Answer these questions from the text about progress bars:
1. On what date was the post last updated?
2. When are indeterminate progress bars used?
3. What kind of progress bar does the article set out to build, and for what platform?

PROVIDED TEXT:
⟨

Editor’s note: This post was last updated on 30 August 2021 to improve code, images, and any outdated information. However, it may still contain information that is out of date.

A progress bar, sometimes referred to as a progress indicator, is a visual representation of a task’s progress. This can include operations like downloading, file transfers or uploads, installations, program executions, or completed steps in profile setup.

Software with a UX that integrates progress bars lets users know if there are processes running, expected run times, and when portions of work are complete.

Progress bars can be determinate or indeterminate. Determinate progress bars show completed and incomplete data while indeterminate progress bars are used when metrics can’t be immediately determined.

Top Animation Shows Determinate Progress Bar Slowly Moving To End, Bottom Animation Shows Indeterminate Progress Bar Moving Without Filling The Whole Bar

In this article, we will learn how to build a determinate progress bar for React Native.

⟩

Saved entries
⟨

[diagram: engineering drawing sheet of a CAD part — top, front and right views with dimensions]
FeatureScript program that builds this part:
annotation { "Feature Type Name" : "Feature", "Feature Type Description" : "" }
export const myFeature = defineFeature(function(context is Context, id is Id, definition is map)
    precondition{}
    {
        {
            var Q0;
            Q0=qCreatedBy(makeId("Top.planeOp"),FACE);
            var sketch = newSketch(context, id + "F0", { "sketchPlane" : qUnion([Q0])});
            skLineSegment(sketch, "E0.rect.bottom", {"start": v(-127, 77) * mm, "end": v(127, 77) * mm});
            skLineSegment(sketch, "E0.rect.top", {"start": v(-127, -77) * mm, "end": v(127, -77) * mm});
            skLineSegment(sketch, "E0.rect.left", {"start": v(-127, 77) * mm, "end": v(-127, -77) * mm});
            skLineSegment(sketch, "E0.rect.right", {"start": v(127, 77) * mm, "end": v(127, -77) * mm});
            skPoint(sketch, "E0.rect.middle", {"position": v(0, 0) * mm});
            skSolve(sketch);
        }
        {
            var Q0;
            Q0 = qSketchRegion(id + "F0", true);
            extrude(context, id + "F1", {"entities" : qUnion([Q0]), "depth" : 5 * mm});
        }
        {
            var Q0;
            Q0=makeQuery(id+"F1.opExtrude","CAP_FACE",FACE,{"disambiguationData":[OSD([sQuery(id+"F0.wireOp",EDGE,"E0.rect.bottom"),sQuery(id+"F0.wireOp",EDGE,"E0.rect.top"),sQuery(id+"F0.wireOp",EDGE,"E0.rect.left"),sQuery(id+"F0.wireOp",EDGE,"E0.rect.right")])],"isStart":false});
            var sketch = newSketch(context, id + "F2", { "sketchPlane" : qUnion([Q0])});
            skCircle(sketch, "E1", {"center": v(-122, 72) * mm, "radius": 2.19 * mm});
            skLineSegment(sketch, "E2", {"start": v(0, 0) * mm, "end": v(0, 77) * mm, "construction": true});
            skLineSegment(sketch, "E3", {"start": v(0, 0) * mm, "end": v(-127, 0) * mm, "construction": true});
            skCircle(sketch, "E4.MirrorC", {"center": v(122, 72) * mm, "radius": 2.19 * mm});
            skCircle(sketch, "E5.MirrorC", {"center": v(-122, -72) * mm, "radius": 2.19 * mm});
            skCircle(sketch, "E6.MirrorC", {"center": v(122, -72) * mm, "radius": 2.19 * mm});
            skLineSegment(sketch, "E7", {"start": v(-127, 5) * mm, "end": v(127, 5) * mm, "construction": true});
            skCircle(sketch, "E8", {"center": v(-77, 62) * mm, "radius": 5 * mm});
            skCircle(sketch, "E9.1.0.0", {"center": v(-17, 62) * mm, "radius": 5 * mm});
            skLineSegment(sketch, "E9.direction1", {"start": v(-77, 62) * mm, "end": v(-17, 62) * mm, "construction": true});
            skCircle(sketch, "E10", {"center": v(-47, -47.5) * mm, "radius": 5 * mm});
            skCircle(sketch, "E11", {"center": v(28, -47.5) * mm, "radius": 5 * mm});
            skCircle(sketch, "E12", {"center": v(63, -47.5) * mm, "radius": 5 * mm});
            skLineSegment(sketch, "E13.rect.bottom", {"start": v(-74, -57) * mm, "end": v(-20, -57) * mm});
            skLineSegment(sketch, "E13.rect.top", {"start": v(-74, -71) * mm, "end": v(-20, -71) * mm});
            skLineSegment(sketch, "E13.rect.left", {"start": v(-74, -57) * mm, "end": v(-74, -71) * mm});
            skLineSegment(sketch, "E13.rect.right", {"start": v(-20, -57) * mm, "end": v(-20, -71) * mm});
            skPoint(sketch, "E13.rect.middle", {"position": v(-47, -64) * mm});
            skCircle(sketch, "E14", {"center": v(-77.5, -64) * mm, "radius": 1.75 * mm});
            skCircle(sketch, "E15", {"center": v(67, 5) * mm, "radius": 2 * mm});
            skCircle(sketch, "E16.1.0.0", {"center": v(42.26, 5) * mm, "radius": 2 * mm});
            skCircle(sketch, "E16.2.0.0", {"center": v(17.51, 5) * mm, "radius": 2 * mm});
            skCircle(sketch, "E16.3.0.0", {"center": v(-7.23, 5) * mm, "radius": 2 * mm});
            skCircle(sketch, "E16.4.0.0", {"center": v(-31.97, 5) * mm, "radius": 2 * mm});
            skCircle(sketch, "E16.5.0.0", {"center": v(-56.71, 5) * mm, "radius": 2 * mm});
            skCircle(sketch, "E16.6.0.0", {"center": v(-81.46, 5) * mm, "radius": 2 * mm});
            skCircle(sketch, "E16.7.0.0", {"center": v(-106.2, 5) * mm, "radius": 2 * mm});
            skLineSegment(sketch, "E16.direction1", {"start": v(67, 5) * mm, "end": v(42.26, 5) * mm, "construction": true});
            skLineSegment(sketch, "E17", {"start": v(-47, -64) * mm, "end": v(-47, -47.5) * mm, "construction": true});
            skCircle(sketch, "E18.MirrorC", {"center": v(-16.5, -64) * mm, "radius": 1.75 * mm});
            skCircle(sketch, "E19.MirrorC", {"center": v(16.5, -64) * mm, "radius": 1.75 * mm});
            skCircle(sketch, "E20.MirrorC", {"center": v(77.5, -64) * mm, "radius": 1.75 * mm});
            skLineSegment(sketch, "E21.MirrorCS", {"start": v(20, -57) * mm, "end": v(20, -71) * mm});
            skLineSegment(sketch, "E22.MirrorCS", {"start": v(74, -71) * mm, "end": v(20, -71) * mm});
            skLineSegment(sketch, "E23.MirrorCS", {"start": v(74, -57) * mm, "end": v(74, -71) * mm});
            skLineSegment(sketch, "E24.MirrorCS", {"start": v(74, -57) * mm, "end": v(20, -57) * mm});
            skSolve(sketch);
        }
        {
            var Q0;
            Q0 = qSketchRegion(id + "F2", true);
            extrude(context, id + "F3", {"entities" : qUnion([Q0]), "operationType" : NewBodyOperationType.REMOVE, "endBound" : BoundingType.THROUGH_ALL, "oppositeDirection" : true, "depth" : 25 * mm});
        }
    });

⟩

ANSWER SPACE:
1. 30 August 2021
2. When metrics can't be immediately determined
3. A determinate progress bar, for React Native